Figure 8. Change in the lattice parameters as a function of dpa for irradiations performed at room temperature; the fitting curve of the unit cell volume data was obtained from those of a and c parameters.
3.2.3. Change in Microstrain Yield
The previously observed Ti3SiC2 structural changes may induce microdistorsions in the
crystal network. To verify this, a study of X-ray diffraction line broadening by Williamson and Hall method has been performed [24, 78]. Thus, Figure 9 shows the evolution of the microstrain as a function of both 74 MeV Kr and 92 MeV Xe ion fluence [24], considering that the crystallite size of the ternary compound (a few microns before irradiation [79]) is not affected by irradiations, and therefore does not induce any line broadening. For this Figure,
the microstrain yields were evaluated from the broadening of the Ti3SiC2 (104) line alone, but
the results seems in agreement with others obtained considering many lines [78].
Figure 9. Variation of the microstrain yield as a function of the ion fluence for some medium energy irradiations.

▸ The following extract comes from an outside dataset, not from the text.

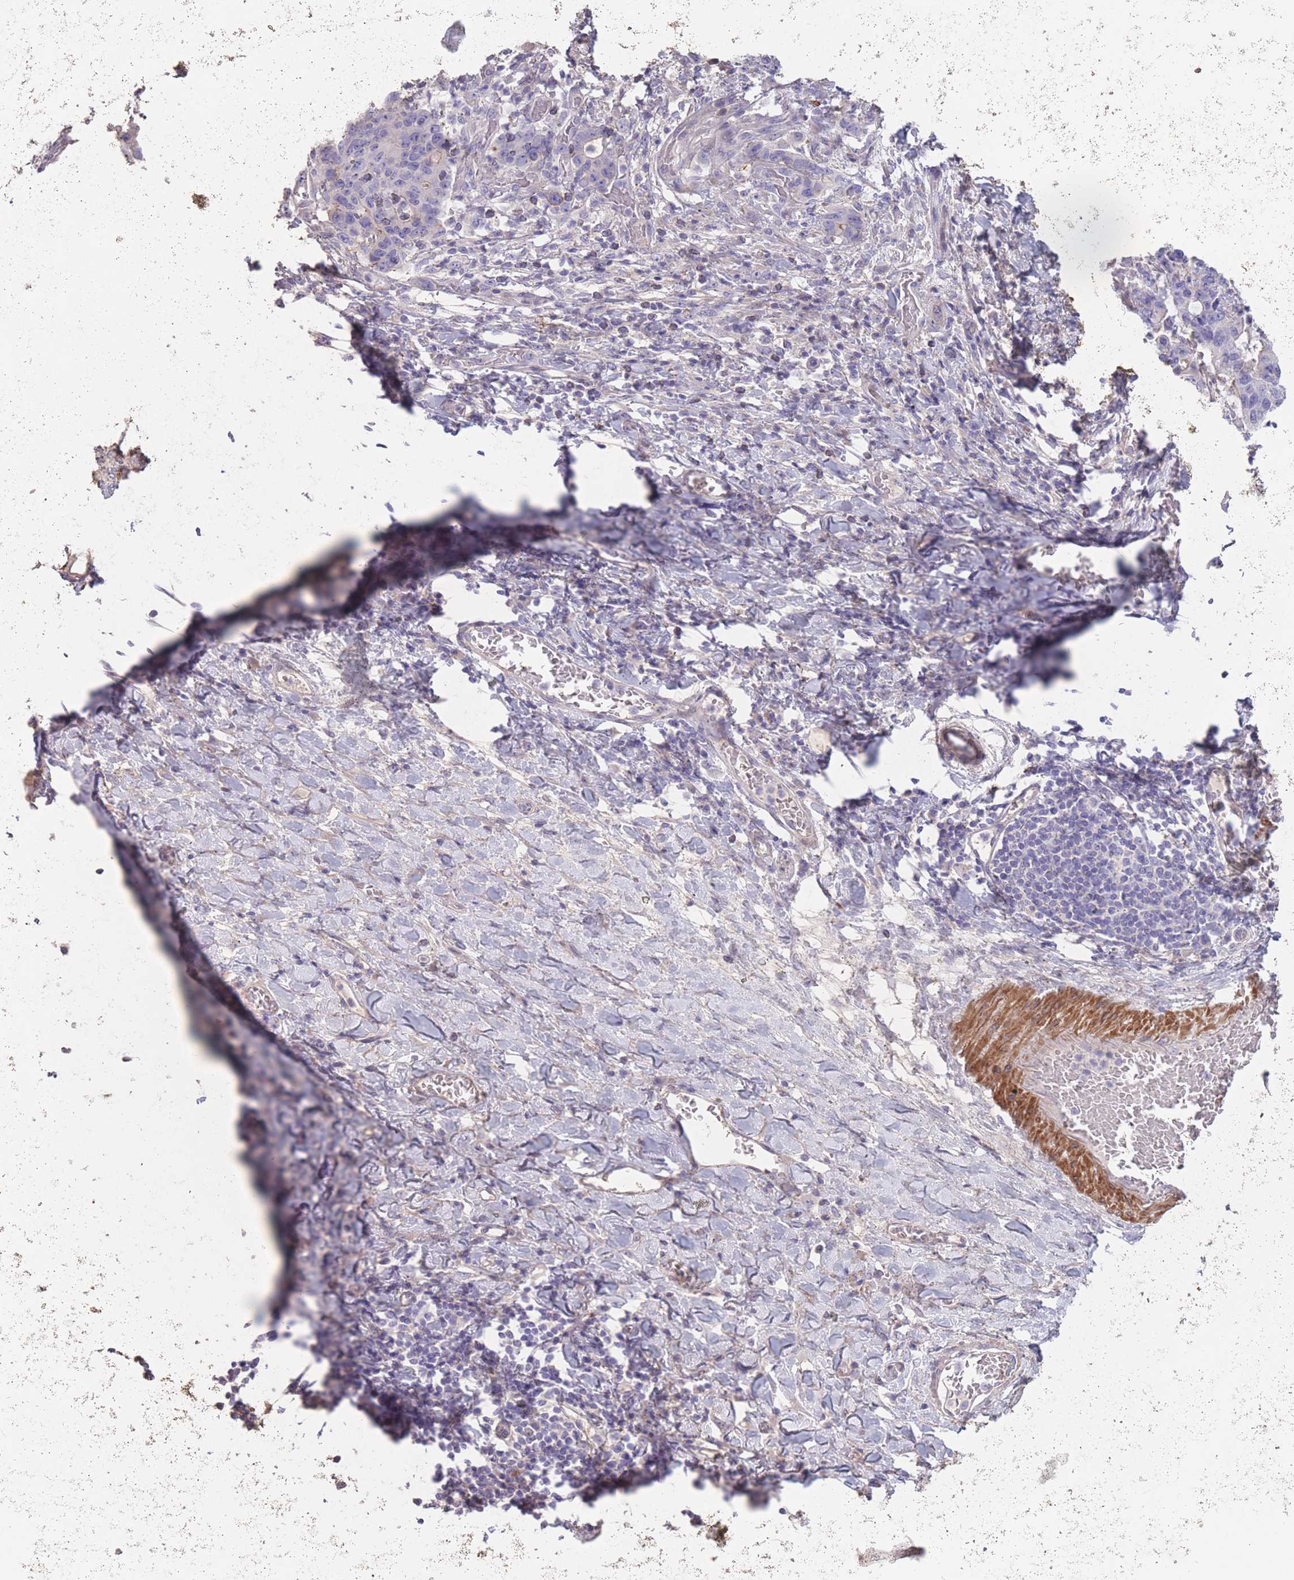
{"staining": {"intensity": "negative", "quantity": "none", "location": "none"}, "tissue": "stomach cancer", "cell_type": "Tumor cells", "image_type": "cancer", "snomed": [{"axis": "morphology", "description": "Normal tissue, NOS"}, {"axis": "morphology", "description": "Adenocarcinoma, NOS"}, {"axis": "topography", "description": "Stomach"}], "caption": "The immunohistochemistry (IHC) micrograph has no significant expression in tumor cells of adenocarcinoma (stomach) tissue. The staining was performed using DAB to visualize the protein expression in brown, while the nuclei were stained in blue with hematoxylin (Magnification: 20x).", "gene": "RSPH10B", "patient": {"sex": "female", "age": 64}}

In Figure 9, it can be observed an increase of the microstrain yield as a function of the fluence. This increase is smaller for 74 MeV Kr ion irradiations than for 92 MeV Xe ions, which induce more damage (Figure 1b). Moreover, since no microstrain could be measured for some samples irradiated with high energy ions (930 MeV Xe [80]), it can be conclude that the microstrains are induced by nuclear shocks. Finally, an increase of the irradiation temperature is still beneficial for the Ti3SiC2 damage: the higher the irradiation temperature,
the fewer the microdistorsions in the crystal network (Figure 9).